===== Exercise materials =====
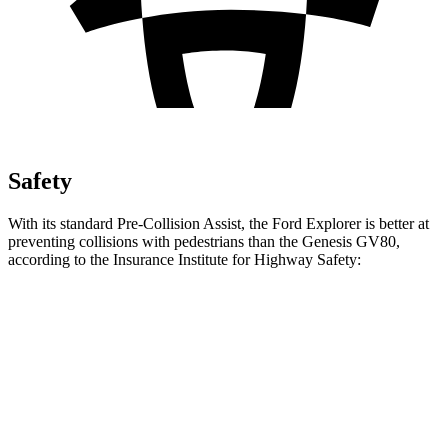
Safety
With its standard Pre-Collision Assist, the Ford Explorer is better at
preventing collisions with pedestrians than the Genesis GV80,
according to the Insurance Institute for Highway Safety:
Explorer
GV80
Overall Evaluation
GOOD
ACCEPTABLE
Crossing Child - DAY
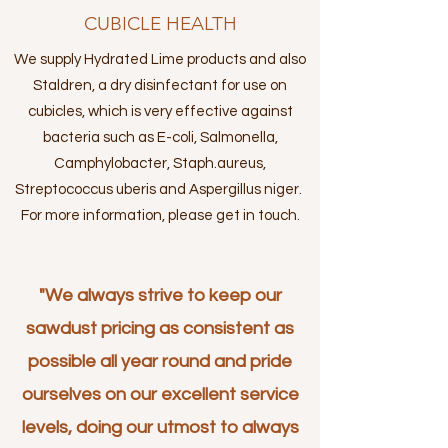
CUBICLE HEALTH
We supply Hydrated Lime products and also
Staldren, a dry disinfectant for use on
cubicles, which is very effective against
bacteria such as E-coli, Salmonella,
Camphylobacter, Staph.aureus,
Streptococcus uberis and Aspergillus niger.
For more information, please get in touch.
"We always strive to keep our
sawdust pricing as consistent as
possible all year round and pride
ourselves on our excellent service
levels, doing our utmost to always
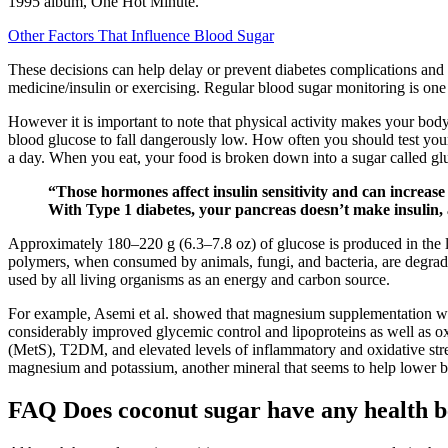
1995 album, One Hot Minute.
Other Factors That Influence Blood Sugar
These decisions can help delay or prevent diabetes complications and h
medicine/insulin or exercising. Regular blood sugar monitoring is one
However it is important to note that physical activity makes your body
blood glucose to fall dangerously low. How often you should test your
a day. When you eat, your food is broken down into a sugar called glu
“Those hormones affect insulin sensitivity and can increase
With Type 1 diabetes, your pancreas doesn’t make insulin, 
Approximately 180–220 g (6.3–7.8 oz) of glucose is produced in the li
polymers, when consumed by animals, fungi, and bacteria, are degrad
used by all living organisms as an energy and carbon source.
For example, Asemi et al. showed that magnesium supplementation wit
considerably improved glycemic control and lipoproteins as well as 
(MetS), T2DM, and elevated levels of inflammatory and oxidative stre
magnesium and potassium, another mineral that seems to help lower b
FAQ Does coconut sugar have any health 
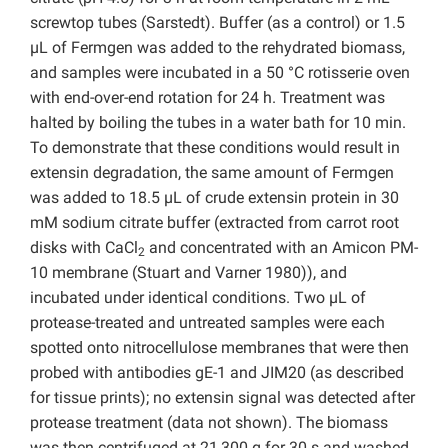
screwtop tubes (Sarstedt). Buffer (as a control) or 1.5
µL of Fermgen was added to the rehydrated biomass,
and samples were incubated in a 50 °C rotisserie oven
with end-over-end rotation for 24 h. Treatment was
halted by boiling the tubes in a water bath for 10 min.
To demonstrate that these conditions would result in
extensin degradation, the same amount of Fermgen
was added to 18.5 µL of crude extensin protein in 30
mM sodium citrate buffer (extracted from carrot root
disks with CaCl
and concentrated with an Amicon PM-
2
10 membrane (Stuart and Varner 1980)), and
incubated under identical conditions. Two µL of
protease-treated and untreated samples were each
spotted onto nitrocellulose membranes that were then
probed with antibodies gE-1 and JIM20 (as described
for tissue prints); no extensin signal was detected after
protease treatment (data not shown). The biomass
was then centrifuged at 21,300 g for 30 s and washed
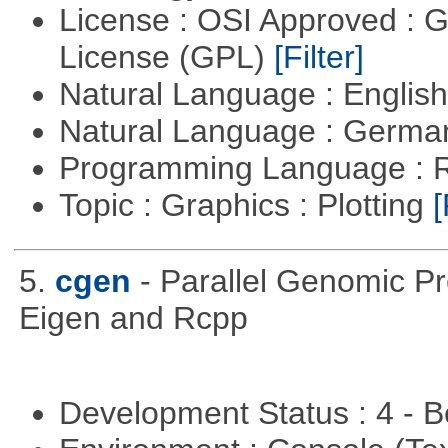
License : OSI Approved : 
License (GPL)
[Filter]
Natural Language : Englis
Natural Language : Germ
Programming Language : 
Topic : Graphics : Plotting
[
5.
cgen
- Parallel Genomic P
Eigen and Rcpp
Development Status : 4 - 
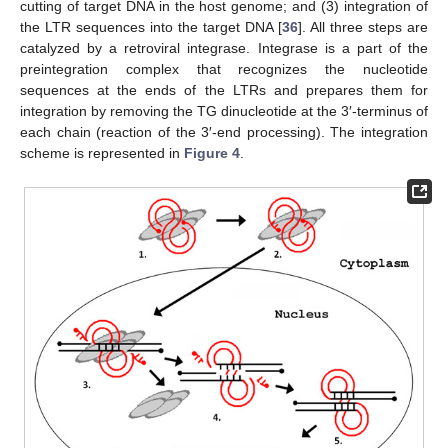
cutting of target DNA in the host genome; and (3) integration of
the LTR sequences into the target DNA [
36
]. All three steps are
catalyzed by a retroviral integrase. Integrase is a part of the
preintegration complex that recognizes the nucleotide
sequences at the ends of the LTRs and prepares them for
integration by removing the TG dinucleotide at the 3′-terminus of
each chain (reaction of the 3′-end processing). The integration
scheme is represented in
Figure 4
.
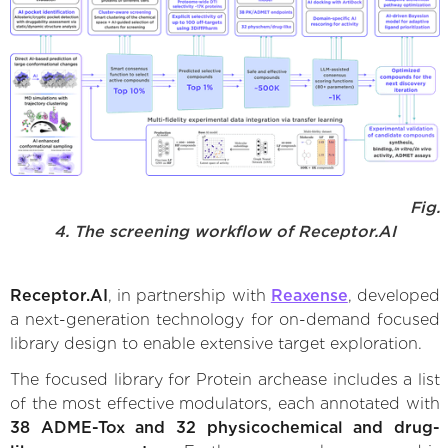
Fig.
4. The screening workflow of Receptor.AI
Receptor.AI
, in partnership with
Reaxense
, developed
a next-generation technology for on-demand focused
library design to enable extensive target exploration.
The focused library for Protein archease includes a list
of the most effective modulators, each annotated with
38 ADME-Tox and 32 physicochemical and drug-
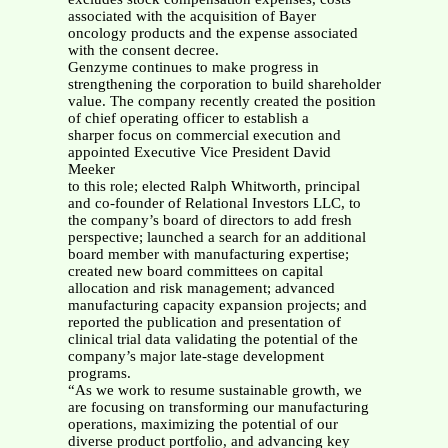
associated with the acquisition of Bayer
oncology products and the expense associated
with the consent decree.
Genzyme continues to make progress in
strengthening the corporation to build shareholder
value. The company recently created the position
of chief operating officer to establish a
sharper focus on commercial execution and
appointed Executive Vice President David
Meeker
to this role; elected Ralph Whitworth, principal
and co-founder of Relational Investors LLC, to
the company’s board of directors to add fresh
perspective; launched a search for an additional
board member with manufacturing expertise;
created new board committees on capital
allocation and risk management; advanced
manufacturing capacity expansion projects; and
reported the publication and presentation of
clinical trial data validating the potential of the
company’s major late-stage development
programs.
“As we work to resume sustainable growth, we
are focusing on transforming our manufacturing
operations, maximizing the potential of our
diverse product portfolio, and advancing key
=====
What you are asked to do —
If pictures appear in the data, omit them and copy all other parts exactly.

Answer box —
Safety
With its standard Pre-Collision Assist, the Ford Explorer is better at
preventing collisions with pedestrians than the Genesis GV80,
according to the Insurance Institute for Highway Safety:
Explorer
GV80
Overall Evaluation
GOOD
ACCEPTABLE
Crossing Child - DAY
CUBICLE HEALTH
We supply Hydrated Lime products and also
Staldren, a dry disinfectant for use on
cubicles, which is very effective against
bacteria such as E-coli, Salmonella,
Camphylobacter, Staph.aureus,
Streptococcus uberis and Aspergillus niger.
For more information, please get in touch.
"We always strive to keep our
sawdust pricing as consistent as
possible all year round and pride
ourselves on our excellent service
levels, doing our utmost to always
1995 album, One Hot Minute.
Other Factors That Influence Blood Sugar
These decisions can help delay or prevent diabetes complications and h
medicine/insulin or exercising. Regular blood sugar monitoring is one
However it is important to note that physical activity makes your body
blood glucose to fall dangerously low. How often you should test your
a day. When you eat, your food is broken down into a sugar called glu
“Those hormones affect insulin sensitivity and can increase
With Type 1 diabetes, your pancreas doesn’t make insulin, 
Approximately 180–220 g (6.3–7.8 oz) of glucose is produced in the li
polymers, when consumed by animals, fungi, and bacteria, are degrad
used by all living organisms as an energy and carbon source.
For example, Asemi et al. showed that magnesium supplementation wit
considerably improved glycemic control and lipoproteins as well as 
(MetS), T2DM, and elevated levels of inflammatory and oxidative stre
magnesium and potassium, another mineral that seems to help lower b
FAQ Does coconut sugar have any health 
screwtop tubes (Sarstedt). Buffer (as a control) or 1.5
µL of Fermgen was added to the rehydrated biomass,
and samples were incubated in a 50 °C rotisserie oven
with end-over-end rotation for 24 h. Treatment was
halted by boiling the tubes in a water bath for 10 min.
To demonstrate that these conditions would result in
extensin degradation, the same amount of Fermgen
was added to 18.5 µL of crude extensin protein in 30
mM sodium citrate buffer (extracted from carrot root
disks with CaCl
and concentrated with an Amicon PM-
2
10 membrane (Stuart and Varner 1980)), and
incubated under identical conditions. Two µL of
protease-treated and untreated samples were each
spotted onto nitrocellulose membranes that were then
probed with antibodies gE-1 and JIM20 (as described
for tissue prints); no extensin signal was detected after
protease treatment (data not shown). The biomass
was then centrifuged at 21,300 g for 30 s and washed
License : OSI Approved : 
License (GPL)
[Filter]
Natural Language : Englis
Natural Language : Germ
Programming Language : 
Topic : Graphics : Plotting
[
5.
cgen
- Parallel Genomic P
Eigen and Rcpp
Development Status : 4 - 
cutting of target DNA in the host genome; and (3) integration of
the LTR sequences into the target DNA [
36
]. All three steps are
catalyzed by a retroviral integrase. Integrase is a part of the
preintegration complex that recognizes the nucleotide
sequences at the ends of the LTRs and prepares them for
integration by removing the TG dinucleotide at the 3′-terminus of
each chain (reaction of the 3′-end processing). The integration
scheme is represented in
Figure 4
.
Fig.
4. The screening workflow of Receptor.AI
Receptor.AI
, in partnership with
Reaxense
, developed
a next-generation technology for on-demand focused
library design to enable extensive target exploration.
The focused library for Protein archease includes a list
of the most effective modulators, each annotated with
38 ADME-Tox and 32 physicochemical and drug-
associated with the acquisition of Bayer
oncology products and the expense associated
with the consent decree.
Genzyme continues to make progress in
strengthening the corporation to build shareholder
value. The company recently created the position
of chief operating officer to establish a
sharper focus on commercial execution and
appointed Executive Vice President David
Meeker
to this role; elected Ralph Whitworth, principal
and co-founder of Relational Investors LLC, to
the company’s board of directors to add fresh
perspective; launched a search for an additional
board member with manufacturing expertise;
created new board committees on capital
allocation and risk management; advanced
manufacturing capacity expansion projects; and
reported the publication and presentation of
clinical trial data validating the potential of the
company’s major late-stage development
programs.
“As we work to resume sustainable growth, we
are focusing on transforming our manufacturing
operations, maximizing the potential of our
diverse product portfolio, and advancing key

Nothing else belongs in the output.